La detección del engaño a partir de las palabras, la voz y el cuerpo

La gente mentiria menos si supusiese que existe un signo seguro del mentir, pero no existe. No hay ningún signo del engaño en si, ningún ademán o gesto, expresión facial o torsión muscular que en y por sí mismo signifique que la persona está mintiendo. Sólo hay indicios de que su preparación para mentir ha sido deficiente.
Detectar mentiras no es simple. Uno de los problemas es el cúmulo de información; hay demasiadas cosas que tener en cuenta a la vez, demasiadas fuentes de información: palabras, pausas, sonido de la voz, expresiones, movimientos de la cabeza, ademanes, posturas, la respiración, el rubor o el empalidecimiento, el sudor, etc.
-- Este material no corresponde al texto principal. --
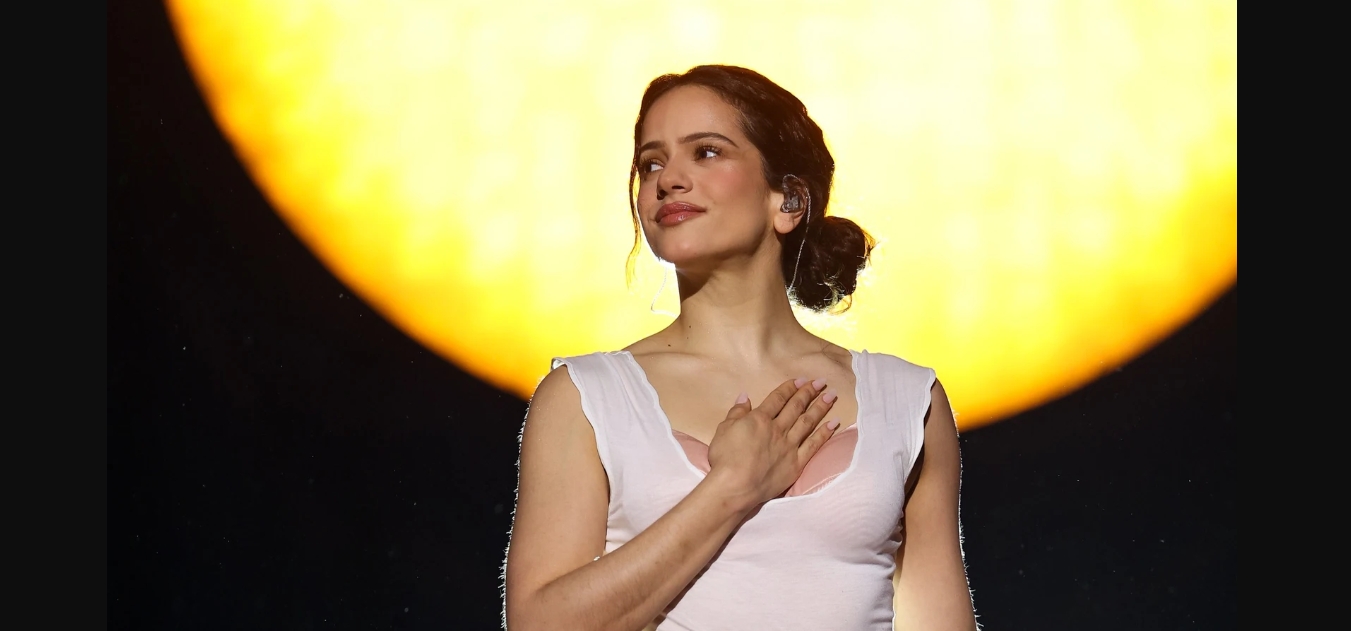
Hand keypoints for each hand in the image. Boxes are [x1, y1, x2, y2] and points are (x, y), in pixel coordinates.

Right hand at [705, 378, 839, 507]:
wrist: (734, 486)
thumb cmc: (724, 458)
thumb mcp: (723, 429)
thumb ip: (736, 413)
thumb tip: (745, 397)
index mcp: (759, 419)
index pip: (778, 399)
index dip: (790, 388)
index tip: (802, 380)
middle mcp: (778, 429)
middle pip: (796, 407)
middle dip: (809, 393)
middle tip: (821, 382)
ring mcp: (789, 447)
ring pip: (808, 422)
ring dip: (820, 408)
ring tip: (831, 395)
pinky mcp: (796, 464)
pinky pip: (813, 446)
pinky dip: (824, 433)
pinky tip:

Los indicios faciales del engaño

El rostro puede constituir una fuente de información valiosa para el cazador de mentiras, porque es capaz de mentir y decir la verdad, y a menudo hace ambas cosas al mismo tiempo. El rostro suele contener un doble mensaje: por un lado, lo que el mentiroso quiere mostrar; por el otro, lo que quiere ocultar. Ciertas expresiones faciales están al servicio de la mentira, proporcionando información que no es veraz, pero otras la traicionan porque tienen aspecto de falsas y los sentimientos se filtran pese al deseo de ocultarlos.

Posiblemente el motivo de que la mayotia de la gente sea incapaz de detectar mentiras en el rostro de los demás se debe a que no sabe cómo discriminar lo genuino de lo falso.
Las expresiones auténticamente sentidas de una emoción tienen lugar a raíz de que las acciones faciales pueden producirse de forma involuntaria, sin pensarlo ni proponérselo; las falsas, a raíz de que existe un control voluntario del semblante que le permite a la gente coartar lo auténtico y presumir lo falso.
Estudios realizados con pacientes que padecían diversos tipos de lesión cerebral revelaron de modo espectacular que en las expresiones voluntarias y en las involuntarias participan diferentes partes del cerebro.
Las expresiones faciales involuntarias de las emociones son un producto de la evolución. Los humanos comparten muchas de estas expresiones con los demás primates. Algunas -al menos las que indican felicidad, temor, enojo, repulsión, tristeza y desazón, y quizás otras emociones- son universales, vale decir, son las mismas para todas las personas con independencia de su edad, sexo, raza o cultura. Ellas son la
fuente más rica de información acerca de las emociones y revelan sutiles matices en los sentimientos fugaces. El rostro puede manifestar con todos sus pormenores experiencias emocionales que sólo un poeta sería capaz de poner en palabras.
El rostro puede mostrar:
  • cuál es la emoción que se siente en ese momento: rabia, temor, tristeza, repulsa, desazón, felicidad, contento, excitación, sorpresa y desdén, todas estas emociones tienen expresiones distintivas;
  • si hay dos emociones mezcladas -a menudo se sienten al mismo tiempo dos emociones distintas y el rostro registra elementos de ambas-;
  • la fuerza o intensidad de una emoción real, que puede variar, por ejemplo, del mero fastidio a la furia, de la aprensión al terror, etc.
Hay miles de expresiones faciales diferentes. Muchas no tienen relación con ninguna emoción. Un gran número de ellas son como señales de la conversación; al igual que las ilustraciones mediante movimientos corporales, estas señales sirven para destacar ciertos aspectos del discurso o incluso como signos sintácticos.
También existen algunos emblemas faciales: el guiño, las cejas alzadas -párpado superior f1áccido- labios cerrados en forma de U invertida como señal de ignorancia equivalente a encogerse de hombros, el escepticismo evidenciado en una sola ceja alzada... para nombrar sólo unos pocos.
También existen manipulaciones faciales: morderse el labio, o chupárselo, o secárselo con la punta de la lengua, inflar los carrillos. Están, en fin, las expresiones emocionales propiamente dichas, verdaderas y falsas.
No hay una expresión única para cada emoción sino decenas de expresiones, y en algunos casos centenares. Cada emoción cuenta con una familia de expresiones visiblemente distintas una de otra.